In Washington, rasping Senator Harry Cain, who lost the good will of his constituents by failing to back or actually attacking public power bills and farm programs, lost a close race to Fair-Dealing Congressman Henry ("Scoop") Jackson.
In Missouri, W. Stuart Symington ousted Republican James Kem, whose isolationist record in the Senate had been attacked by the Democrats as a national bad example. Symington, onetime St. Louis industrialist (Emerson Electric Manufacturing Co.) who has held five top U.S. Government posts in the past seven years (among them: Secretary of the Air Force, administrator of the RFC), is a close friend of Ike Eisenhower, can be expected to cooperate with the new President.
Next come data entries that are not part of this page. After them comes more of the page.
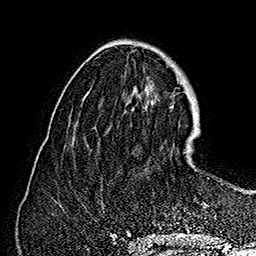
Breast MRI (dynamic contrast-enhanced), one axial slice. Slice 58 of 160 in the series (ordered by position). Cropped to one breast. Dynamic contrast-enhanced series, time point 2 of 7 at this slice position (early post-contrast). 1.5 T. TE 2.8 ms, TR 5.4 ms. 1 mm slice thickness. 256 × 256 image matrix, field of view 180 × 180 mm. Female patient.
Structures marked on this image (semi-automatic segmentation, software-assisted and operator-edited):
- enhancing-tissue mask used for the functional tumour volume (all voxels passing the contrast-enhancement thresholds inside the analysis volume; usually the tumour): bounding box [x1, y1, x2, y2] px = [186, 130, 195, 152]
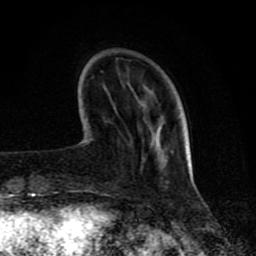
Breast MRI (dynamic contrast-enhanced), one axial slice. Slice 22 of 80 in the series (ordered by position). Cropped to one breast. Dynamic contrast-enhanced series, time point 2 of 8 at this slice position (early post-contrast). 1.5 T. TE 4.2 ms, TR 7 ms. 2 mm slice thickness. 256 × 256 image matrix, field of view 155 × 155 mm. Female patient.
Structures marked on this image (semi-automatically segmented with operator editing):
- enhancing-tissue mask used for the functional tumour volume (all voxels passing the contrast-enhancement thresholds inside the analysis volume; usually the tumour): box from (x=157, y=148) to (x=192, y=171) px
In West Virginia, Democratic Senator Harley Kilgore, running under the friendly gaze of John L. Lewis and 115,000 United Mine Workers' Union members, was seriously challenged but managed to defeat former Republican Senator Chapman Revercomb.
Many hours after the polls had closed, four Senate races were still so close that the outcome was doubtful.
In New Mexico, Republican Patrick
Hurley, Secretary of War under Herbert Hoover and a Roosevelt emissary to China and Russia, was running a seesaw race with Democratic Senator Dennis Chavez.
In Arizona, Republican Barry Goldwater, a department-store operator who campaigned by airplane, was running ahead of Senate Majority Leader Ernest Mc-Farland.
In Michigan, Republican Representative Charles E. Potter, a legless World War II veteran, was ahead of Democratic Senator Blair Moody, ex-newsman who was making his first political race.
In Montana, veteran (five terms) Democratic Representative Mike Mansfield was leading Republican Senator Zales N. Ecton.